- Born: August 22, 1824 Papinville, Missouri, U.S.
- Died: September 29, 1894 (aged 70) Clayton, New Mexico, U.S.
- Other names: White Horse, Tomás Boggs, Uncle Tom
- Occupations: Indian trader, sheep rancher, businessman, sheriff
- Known for: Boggsville, Colorado

Notes

= Thomas Oliver Boggs =

Colorado pioneer

Thomas Oliver Boggs (August 22, 1824 – September 29, 1894) was a southwestern pioneer who worked as an Indian trader, businessman, sheepherder and sheriff and who lived and worked in Kansas, Colorado, New Mexico, and California. Boggsville, Colorado is named for him.

==Early life==
Boggs was born in Papinville, Missouri on August 22, 1824. His father, Lilburn Boggs, served as the Governor of Missouri from 1836 to 1840. His mother, Panthea Boone Boggs, was a granddaughter of Daniel Boone. His parents had ten children. Thomas was their firstborn. He left home at an early age and worked for his uncle Albert G. Boone at Fort Osage in Missouri and later in Fort Scott, Kansas. He headed further west when he was 16 or 17, ending up at Bent's Fort in Colorado. He worked as an Indian trader for the Bent Brothers there for about the next 16 years. He made several trading trips to Mexico during this time, when the Mexican border was much closer to Colorado than it is today. Eventually, he was based in Taos, New Mexico and worked for the Bent-St. Vrain Trading Company.
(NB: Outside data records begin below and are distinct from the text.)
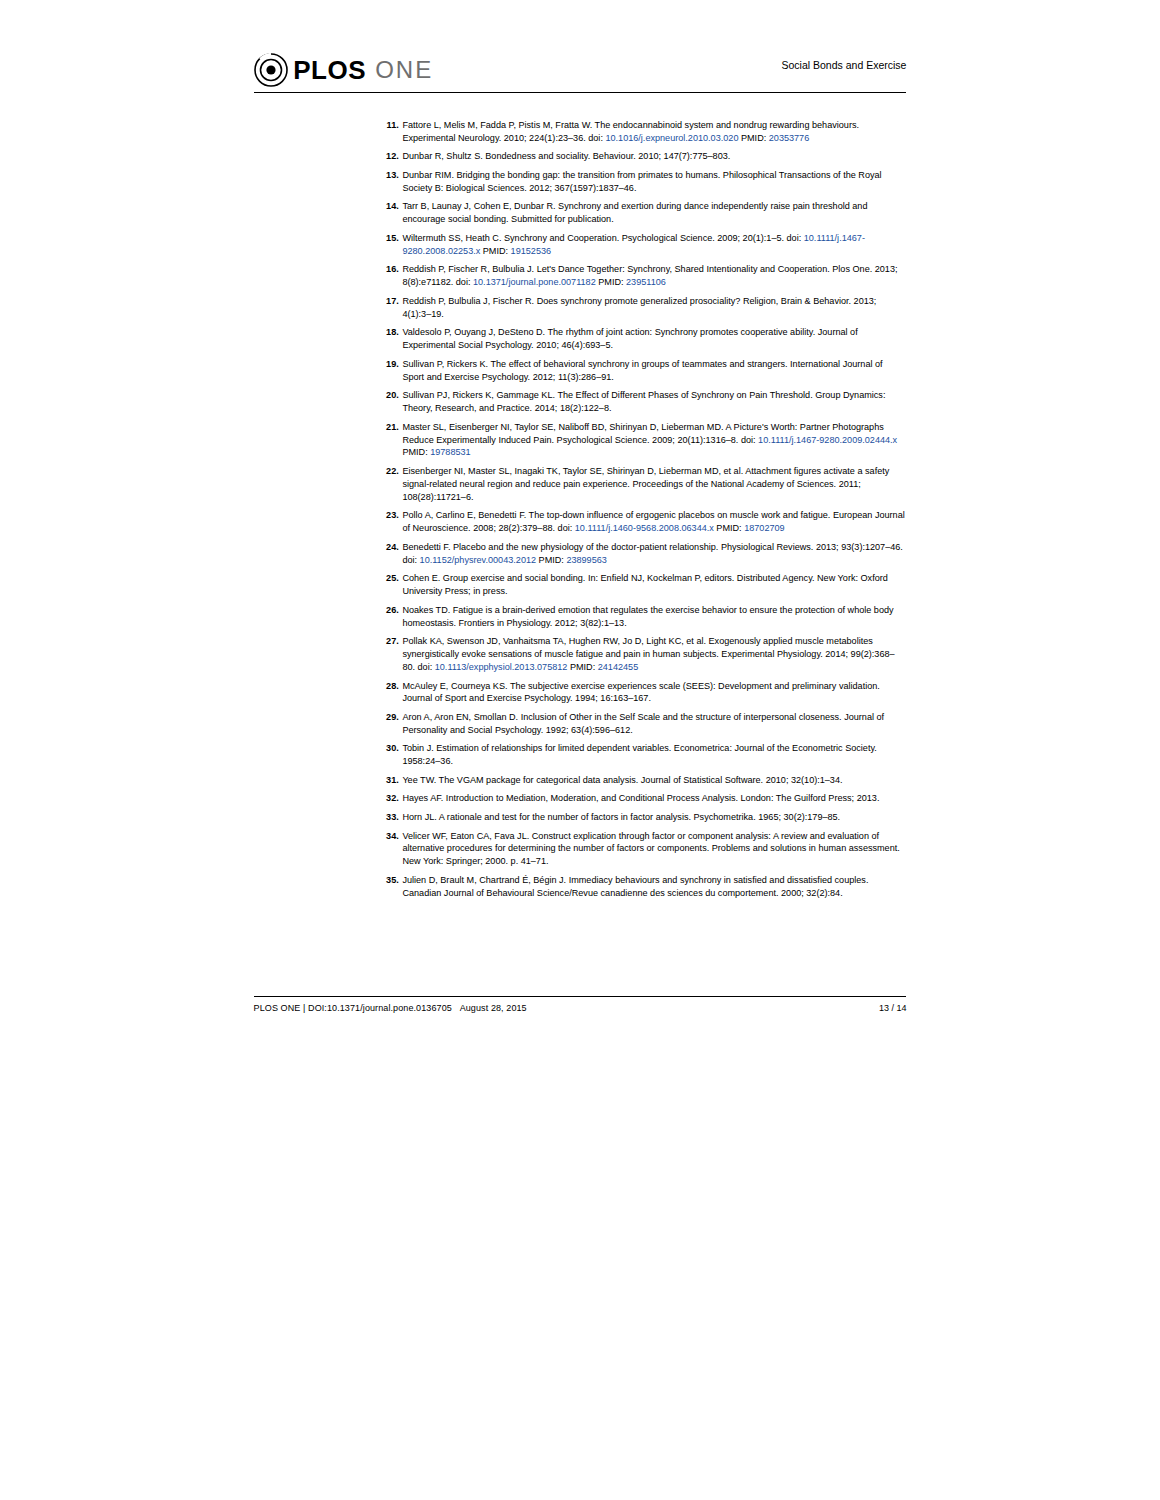PLOS ONE
Social Bonds and Exercise
11. Fattore L, Melis M, Fadda P, Pistis M, Fratta W. The endocannabinoid system and nondrug rewarding behaviours. Experimental Neurology. 2010; 224(1):23–36. doi: 10.1016/j.expneurol.2010.03.020 PMID: 20353776
12. Dunbar R, Shultz S. Bondedness and sociality. Behaviour. 2010; 147(7):775–803.
13. Dunbar RIM. Bridging the bonding gap: the transition from primates to humans. Philosophical Transactions of the Royal Society B: Biological Sciences. 2012; 367(1597):1837–46.
14. Tarr B, Launay J, Cohen E, Dunbar R. Synchrony and exertion during dance independently raise pain threshold and encourage social bonding. Submitted for publication.
15. Wiltermuth SS, Heath C. Synchrony and Cooperation. Psychological Science. 2009; 20(1):1–5. doi: 10.1111/j.1467-9280.2008.02253.x PMID: 19152536
16. Reddish P, Fischer R, Bulbulia J. Let's Dance Together: Synchrony, Shared Intentionality and Cooperation. Plos One. 2013; 8(8):e71182. doi: 10.1371/journal.pone.0071182 PMID: 23951106
17. Reddish P, Bulbulia J, Fischer R. Does synchrony promote generalized prosociality? Religion, Brain & Behavior. 2013; 4(1):3–19.
18. Valdesolo P, Ouyang J, DeSteno D. The rhythm of joint action: Synchrony promotes cooperative ability. Journal of Experimental Social Psychology. 2010; 46(4):693–5.
19. Sullivan P, Rickers K. The effect of behavioral synchrony in groups of teammates and strangers. International Journal of Sport and Exercise Psychology. 2012; 11(3):286–91.
20. Sullivan PJ, Rickers K, Gammage KL. The Effect of Different Phases of Synchrony on Pain Threshold. Group Dynamics: Theory, Research, and Practice. 2014; 18(2):122–8.
21. Master SL, Eisenberger NI, Taylor SE, Naliboff BD, Shirinyan D, Lieberman MD. A Picture's Worth: Partner Photographs Reduce Experimentally Induced Pain. Psychological Science. 2009; 20(11):1316–8. doi: 10.1111/j.1467-9280.2009.02444.x PMID: 19788531
22. Eisenberger NI, Master SL, Inagaki TK, Taylor SE, Shirinyan D, Lieberman MD, et al. Attachment figures activate a safety signal-related neural region and reduce pain experience. Proceedings of the National Academy of Sciences. 2011; 108(28):11721–6.
23. Pollo A, Carlino E, Benedetti F. The top-down influence of ergogenic placebos on muscle work and fatigue. European Journal of Neuroscience. 2008; 28(2):379–88. doi: 10.1111/j.1460-9568.2008.06344.x PMID: 18702709
24. Benedetti F. Placebo and the new physiology of the doctor-patient relationship. Physiological Reviews. 2013; 93(3):1207–46. doi: 10.1152/physrev.00043.2012 PMID: 23899563
25. Cohen E. Group exercise and social bonding. In: Enfield NJ, Kockelman P, editors. Distributed Agency. New York: Oxford University Press; in press.
26. Noakes TD. Fatigue is a brain-derived emotion that regulates the exercise behavior to ensure the protection of whole body homeostasis. Frontiers in Physiology. 2012; 3(82):1–13.
27. Pollak KA, Swenson JD, Vanhaitsma TA, Hughen RW, Jo D, Light KC, et al. Exogenously applied muscle metabolites synergistically evoke sensations of muscle fatigue and pain in human subjects. Experimental Physiology. 2014; 99(2):368–80. doi: 10.1113/expphysiol.2013.075812 PMID: 24142455
28. McAuley E, Courneya KS. The subjective exercise experiences scale (SEES): Development and preliminary validation. Journal of Sport and Exercise Psychology. 1994; 16:163–167.
29. Aron A, Aron EN, Smollan D. Inclusion of Other in the Self Scale and the structure of interpersonal closeness. Journal of Personality and Social Psychology. 1992; 63(4):596–612.
30. Tobin J. Estimation of relationships for limited dependent variables. Econometrica: Journal of the Econometric Society. 1958:24–36.
31. Yee TW. The VGAM package for categorical data analysis. Journal of Statistical Software. 2010; 32(10):1–34.
32. Hayes AF. Introduction to Mediation, Moderation, and Conditional Process Analysis. London: The Guilford Press; 2013.
33. Horn JL. A rationale and test for the number of factors in factor analysis. Psychometrika. 1965; 30(2):179–85.
34. Velicer WF, Eaton CA, Fava JL. Construct explication through factor or component analysis: A review and evaluation of alternative procedures for determining the number of factors or components. Problems and solutions in human assessment. New York: Springer; 2000. p. 41–71.
35. Julien D, Brault M, Chartrand É, Bégin J. Immediacy behaviours and synchrony in satisfied and dissatisfied couples. Canadian Journal of Behavioural Science/Revue canadienne des sciences du comportement. 2000; 32(2):84.
PLOS ONE | DOI:10.1371/journal.pone.0136705 August 28, 2015 13 / 14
In 1846, he married 14-year-old María Rumalda Luna Bent, the stepdaughter of Charles Bent, in Taos. There he became friends with Kit Carson, a friendship that lasted until Carson's death. During the Mexican-American War, Boggs was drafted to serve as a courier, carrying military correspondence between Taos and Fort Leavenworth. In about 1850, he and his wife followed his parents to Bodega Bay, California, where the couple lived for five years. In 1855, missing New Mexico, Boggs and his family moved to Rayado, New Mexico. Here he worked on the Maxwell Land Grant running cattle north and south to and from southeastern Colorado. In 1866, Boggs moved his family again, this time to what would later be called Boggsville, in Bent County, Colorado, on Colorado's Eastern Plains, where he built an adobe house.

==Boggsville==
In Boggsville, Boggs became the first sheriff of Bent County in 1870 when the county was organized. In 1871, he was elected to represent Bent and Greenwood counties in the 9th Colorado Territorial General Assembly. He ran for office as a Democrat. However, he never attended any of the legislative sessions. He focused instead on sheep ranching and by 1875 he owned 17,000 head of sheep. He also ran a shearing operation for his and other nearby ranches.

He and his family moved to Springer, New Mexico in 1877 in the wake of ownership disputes involving his Boggsville property. His son Charlie was murdered near there in 1887.

==Last years and death==
In 1888, he and his wife traveled to Clayton, New Mexico and moved in with their daughter Minnie and her husband, George A. Bushnell, who was employed there as auditor for the Maxwell Land Grant Company.

Thomas Oliver Boggs died in Clayton on September 29, 1894, and is buried there. His wife Rumalda died about twelve years later, on January 13, 1906.